The cost of an employee is defined by more than just the salary or hourly pay rate. Recruiters should be in a position to clarify to their clients the factors that comprise the true cost of an employee and to assist them with deciding on direct hire or contract placements. Tangible direct-hire employee costs include payroll, benefits (including healthcare, unemployment, workers’ comp, dental, vision, and retirement packages), matching employer taxes, and indirect costs such as vacation pay, parental leave, optional bonuses, and the administrative overhead burden posed by the employee. Tangible contract employee costs, by comparison, are simply the bill rate times the number of hours worked. All of the tangible direct-hire components mentioned above are included in the bill rate. There are intangible costs as well for direct hires, such as the risk of a bad hire. While difficult to quantify, there is a real cost to a bad hire, a cost which may be avoided by use of contract or contract-to-hire personnel.

QuickBooks notes that you can “calculate an employee’s labor cost per hour by adding their gross wages to the total cost of related expenses including annual payroll taxes and annual overhead.” A useful hiring cost rule of thumb is that the annual cost of an employee is typically 1.25 to 1.4 times the base salary. An example for someone to whom you pay a salary of $100,000 would be a true employee cost of from $125,000 to $140,000 with the cost varying from state to state and according to their position. Support for this approximation is provided by the Bureau of Labor Statistic’s estimate that about 1.3 times the base salary is a representative figure for the true cost of a direct-hire employee.

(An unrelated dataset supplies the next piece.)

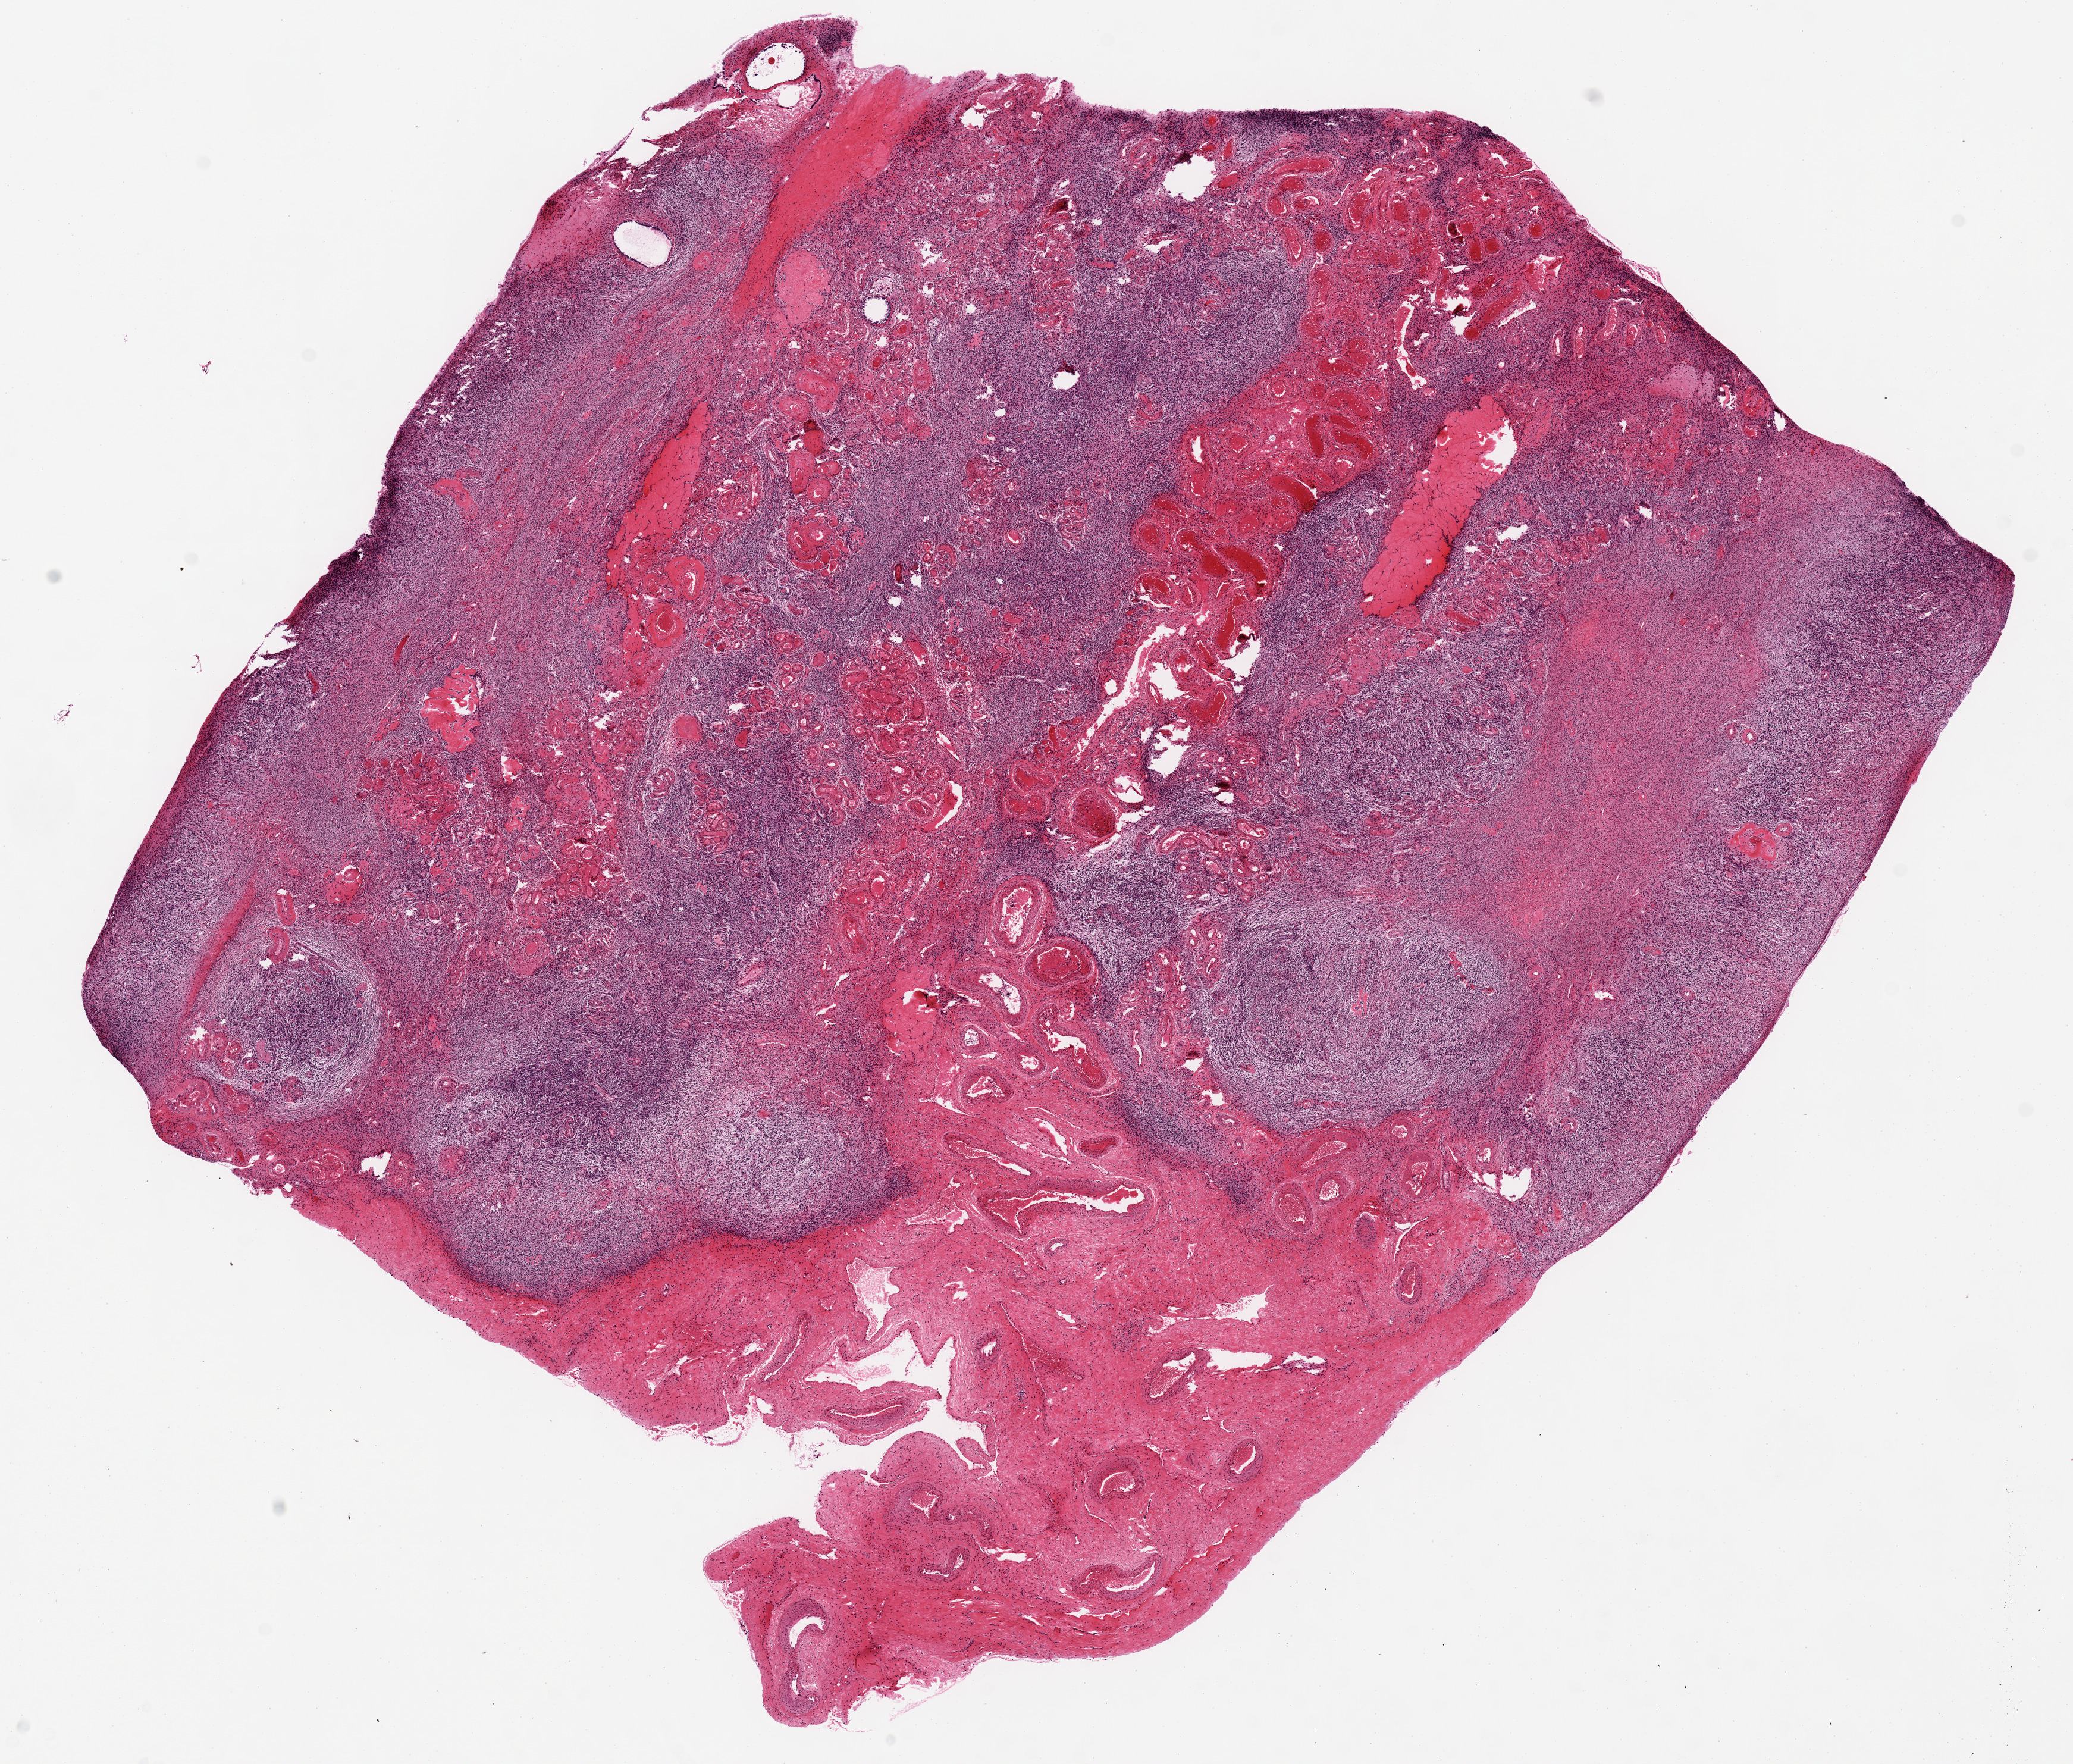
Hematoxylin and eosin (H&E) whole-slide image — whole scanned area (about 13.8 x 11.7 mm, slide scanned at 20x) shown as a low-resolution overview. PAXgene-fixed, paraffin-embedded tissue. Sampled site (target tissue): ovary. Tissue donor sample. Female donor.
Reviewer comment on this tissue sample: Atrophic. 9.5x11mm.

The cost of a contractor or a contract-to-direct hire is simply the bill rate negotiated by the recruiter. If self-funded, the rate is determined by the sum of the employee pay rate plus the recruiter’s markup to cover the payroll burden which includes taxes, insurance, and the cost of the money. If you use an employer-of-record provider, their fee would encompass all of these expenses. Recruiter profit would be based on bill rate minus pay rate minus the employer-of-record service fee. An advantage of offering contract employees is that the client company is relieved of the overhead and burden of administering the employee. The client company is also insulated from unemployment and Workers Comp claims. The US Department of Labor notes that the average cost of a bad hire is at least 30% of the individual’s first-year expected earnings. The cost is not just monetary, but also adversely affects production, wastes time for supervisors, and demoralizes existing staff.

When your client company is concerned about budget constraints, offer contract labor as an alternative or as a solution. Contract labor gives the client company flexibility in staffing while avoiding the cost of a bad hire. Leave the option open for direct hire after 60 to 90 days if the candidate is a good fit for the job. You can earn a “conversion fee” which would equal your regular direct hire fee minus any profit you have earned while the contractor was on assignment. If the applicant does not work out there is no further cost to your client company. The use of contract labor also allows the client company to adjust for trends in the marketplace.

Partner with an employer-of-record service provider to enable you to offer these solutions. They will keep up with the requirements of the regulatory jurisdictions, so you do not have to. If you are set up in advance, you can provide services to your client companies at once. You can help your clients navigate the costs of hiring if you KNOW YOUR HIRING COST RULE OF THUMB.